- [What to produce]:
Type out every line of the data again, exactly.

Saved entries
_ _ _

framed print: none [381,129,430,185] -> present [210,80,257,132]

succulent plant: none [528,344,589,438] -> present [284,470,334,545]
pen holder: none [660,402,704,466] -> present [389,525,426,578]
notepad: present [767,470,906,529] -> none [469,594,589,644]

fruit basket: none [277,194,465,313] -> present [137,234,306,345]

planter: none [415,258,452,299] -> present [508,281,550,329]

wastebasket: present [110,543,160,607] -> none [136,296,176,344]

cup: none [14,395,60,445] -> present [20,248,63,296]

_ _ _

- [Answer to the exercise]:
framed print: none [381,129,430,185] -> present [210,80,257,132]

succulent plant: none [528,344,589,438] -> present [284,470,334,545]
pen holder: none [660,402,704,466] -> present [389,525,426,578]
notepad: present [767,470,906,529] -> none [469,594,589,644]

fruit basket: none [277,194,465,313] -> present [137,234,306,345]

planter: none [415,258,452,299] -> present [508,281,550,329]

wastebasket: present [110,543,160,607] -> none [136,296,176,344]

cup: none [14,395,60,445] -> present [20,248,63,296]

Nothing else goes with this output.